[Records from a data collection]
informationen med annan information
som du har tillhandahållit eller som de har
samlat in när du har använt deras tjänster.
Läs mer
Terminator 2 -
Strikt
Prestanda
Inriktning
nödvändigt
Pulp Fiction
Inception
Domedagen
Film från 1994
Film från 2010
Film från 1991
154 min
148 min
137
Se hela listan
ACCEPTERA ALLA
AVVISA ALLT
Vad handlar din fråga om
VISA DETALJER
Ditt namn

---

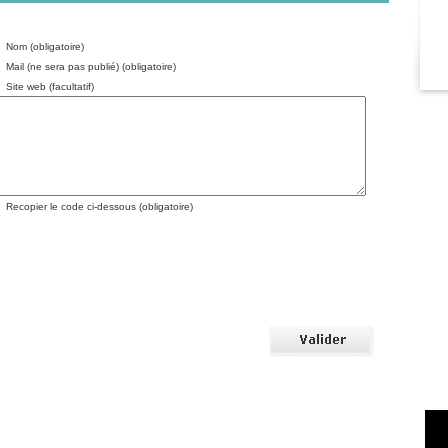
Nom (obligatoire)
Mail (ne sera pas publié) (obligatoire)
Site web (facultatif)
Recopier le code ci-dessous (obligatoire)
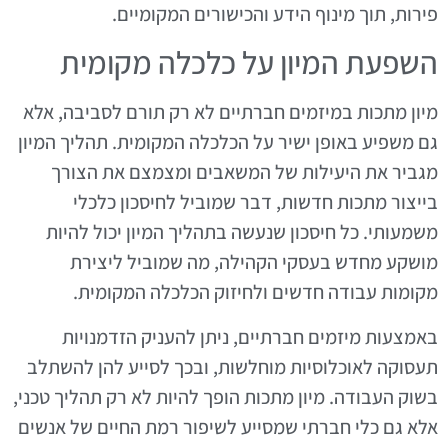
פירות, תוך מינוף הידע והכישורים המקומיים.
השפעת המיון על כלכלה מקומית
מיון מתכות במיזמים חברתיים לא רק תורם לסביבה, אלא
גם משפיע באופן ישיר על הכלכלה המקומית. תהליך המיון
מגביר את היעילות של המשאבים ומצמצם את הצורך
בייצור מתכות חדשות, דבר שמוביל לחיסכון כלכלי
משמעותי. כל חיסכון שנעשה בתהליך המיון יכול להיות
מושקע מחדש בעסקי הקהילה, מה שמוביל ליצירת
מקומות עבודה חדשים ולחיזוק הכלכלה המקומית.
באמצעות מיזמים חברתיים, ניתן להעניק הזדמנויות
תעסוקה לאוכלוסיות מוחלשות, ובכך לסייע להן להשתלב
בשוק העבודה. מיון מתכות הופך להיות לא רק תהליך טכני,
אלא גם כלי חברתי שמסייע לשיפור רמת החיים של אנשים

● WHAT TO PRODUCE
Word for word, restate the lines above from the line containing "מקומות עבודה חדשים ולחיזוק הכלכלה המקומית." through the line containing "אלא גם כלי חברתי", with both included and nothing else.

● EXERCISE RESULT
מקומות עבודה חדשים ולחיזוק הכלכלה המקומית.
באמצעות מיזמים חברתיים, ניתן להעניק הזדמנויות
תעסוקה לאוכלוסיות מוחלשות, ובכך לסייע להן להשתלב
בשוק העבודה. מיון מתכות הופך להיות לא רק תהליך טכני,
אלא גם כלי חברתי שמסייע לשיפור רמת החיים של אנשים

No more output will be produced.